Você não terá nada e será feliz

Você não terá nada e será feliz: Os verdadeiros inimigos da propriedade privada

Há alguns anos, o Fórum Econômico Mundial lançou uma campanha com previsões para o ano de 2030. Entre elas, está a de que nós não vamos possuir nada e, ainda assim, seremos felizes. Trata-se realmente de uma previsão ou de um plano de ação? De onde vêm essa idéia? Em que ela se baseia? Qual é a relação disso com o sistema bancário moderno? Como não faltam muitos anos para que possamos verificar essas previsões, é importante que saibamos com o que estamos lidando.

Como você imagina que está a sua vida em 2030?

Bem… Talvez nem precise imaginar. Parece que alguém já definiu isso por você:

Você não terá nada e será feliz.

É provável que você conheça a frase em tom de ameaça acima, que bem poderia ter sido retirada de uma obra distópica. Ela é a primeira de oito previsões do Fórum Econômico Mundial para o ano de 2030, que foram lançadas num vídeo de 2016. E é também o slogan da campanha.

(Banner de abertura da campanha Você não terá nada. E você será feliz.)

Se essa “previsão” de que nós não teremos nada e seremos felizes faz parte de um plano em execução ou é um decreto antecipado, ainda não sabemos. Mas se podemos ter certeza de algo, é que ela certamente é uma revelação tardia da lógica intrínseca do sistema bancário moderno.

Que lógica é essa?, você pode perguntar. Em que ela consiste?

Basicamente, que se transforme toda a riqueza real e produtiva do mundo numa grande, crescente e insaciável dívida.

E não só isso: que todos nós, que não fazemos parte da elite financeira reunida em Davos, tenhamos a nossa própria cota e sejamos condenados a entregar tudo o que temos na tentativa de saciar esse monstro usurário, cuja fome aumenta à medida em que é alimentado.

Nós costumamos não raciocinar sobre isso — o que é uma das regras para que o jogo funcione —, mas há um paradoxo sistemático no modelo financeiro global.

O sistema bancário moderno é altamente inflacionário, mas, ao mesmo tempo, carece de moeda.

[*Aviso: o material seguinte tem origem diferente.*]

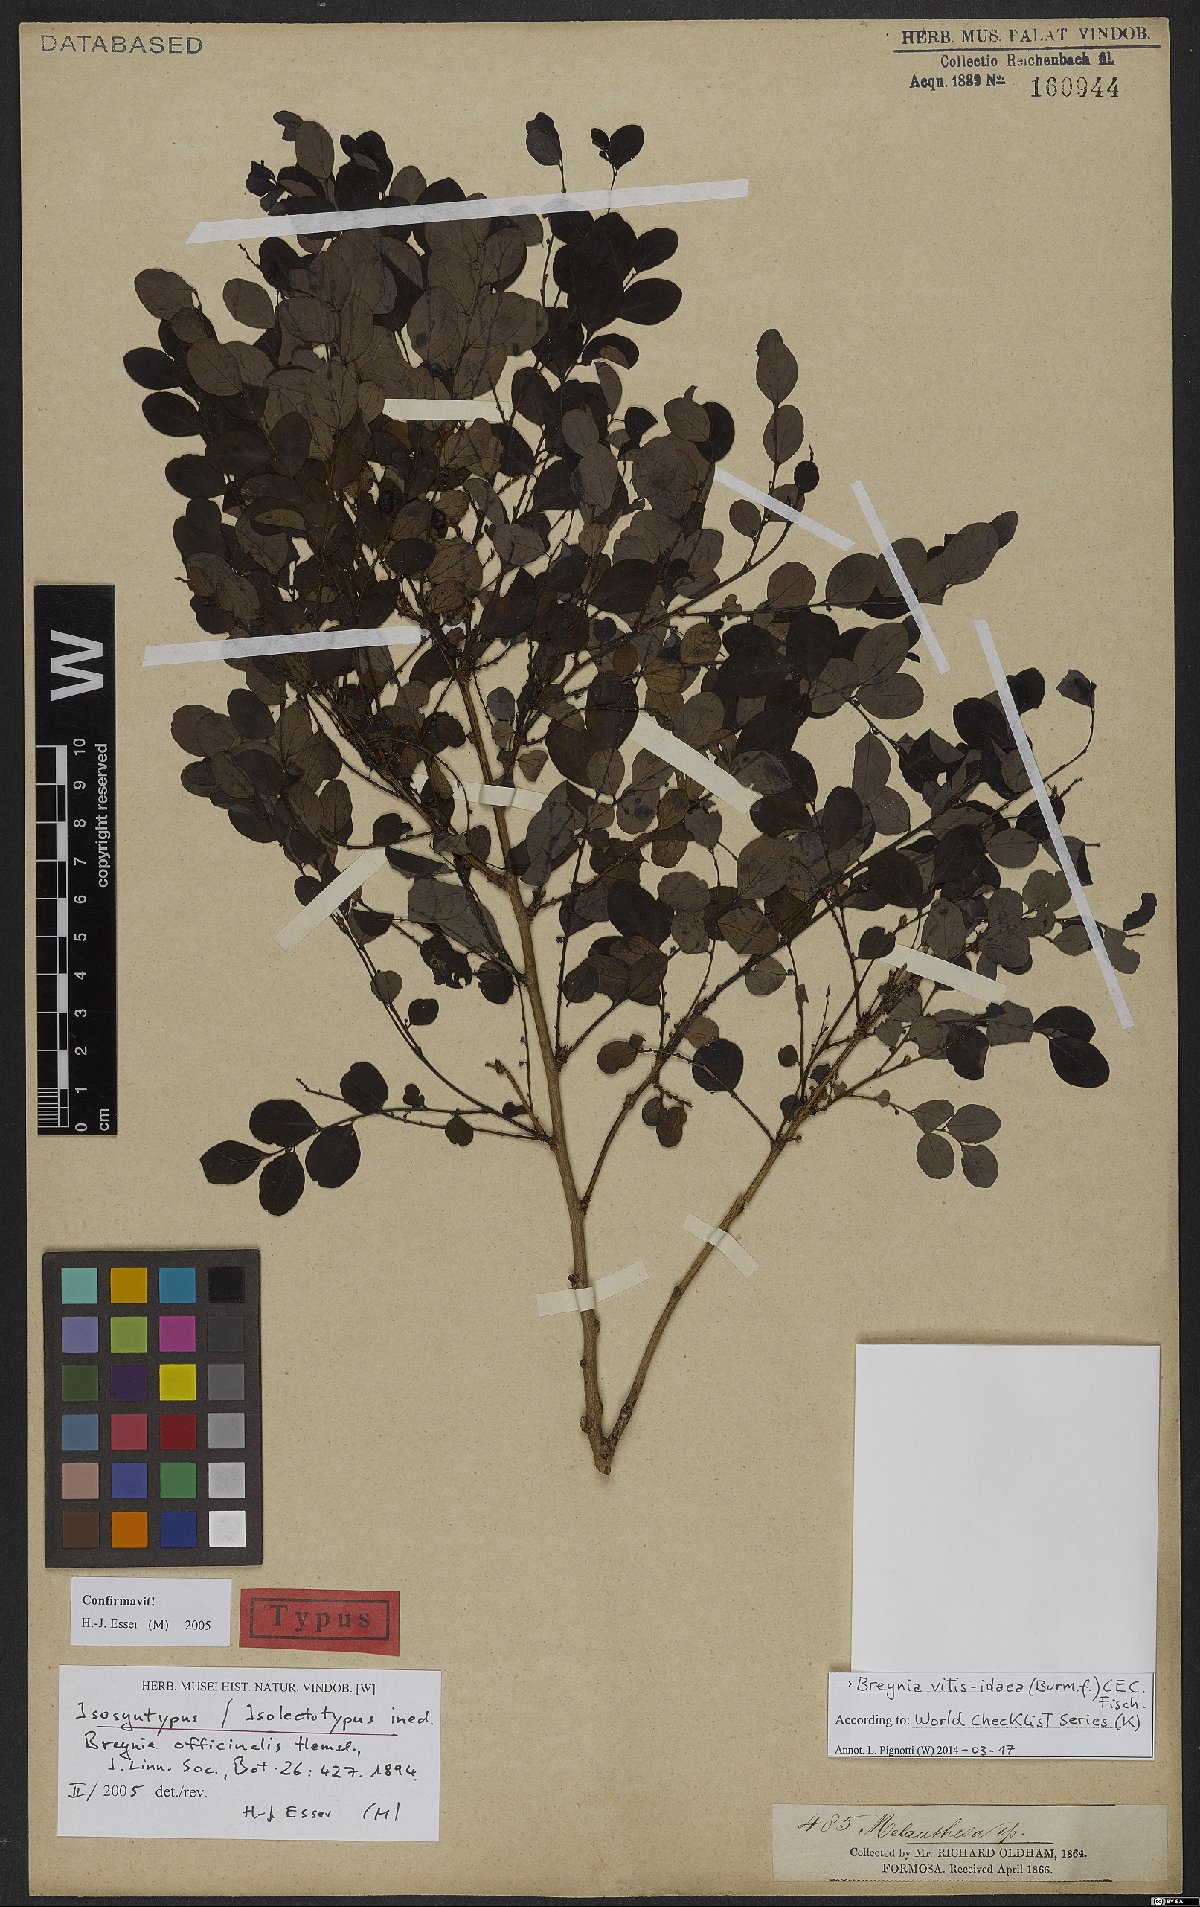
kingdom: Plantae
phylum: Tracheophyta
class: Magnoliopsida
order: Malpighiales
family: Phyllanthaceae
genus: Breynia
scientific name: Breynia vitis-idaea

Ou seja, a quantidade de moeda circulante na economia é sempre inferior aos valores que as pessoas devem aos bancos.

E o seu elemento de estabilidade é baseado tão somente no endividamento progressivo, de forma que as dívidas de uma geração, de uma rodada de endividamento, só possam ser pagas se as próximas assumirem dívidas ainda maiores.

Mas como o endividamento crescente de toda uma população pode constituir um fator de estabilidade da ordem social e econômica? Está aí o paradoxo absurdo do sistema ao qual estamos submetidos.

Daí que se preveja (ou se planeje?) que até 2030 nós não teremos nada.

Afinal, toda a riqueza real que há no mundo deverá ser utilizada como garantia de empréstimos para endividar cada vez mais as pessoas.

(Imagem do filme Joker, Todd Phillips (2019). )

Nesse processo, quando chegarmos a um pico de endividamento — e esse é o plano, não duvide —, haverá um colapso financeiro gigantesco e um volume monstruoso de execuções de dívidas, que não é mais do que o próprio sistema financeiro arrancando tudo o que é nosso.

Se prestarmos a devida atenção, veremos que há, sim, uma guerra profunda contra a propriedade privada, mas ela não é travada realmente pelo comunismo, e sim pelo sistema financeiro.

Daí que a ideologia marxista tenha se tornado não mais do que um instrumento do sistema financeiro para atacar a sociedade como um todo e destruir qualquer resquício de estrutura social que não esteja submetida plenamente a ele e às grandes corporações que o dominam.

Se o plano der certo — como já está dando —, de fato, não teremos nada…

E ainda seremos obrigados a ser felizes.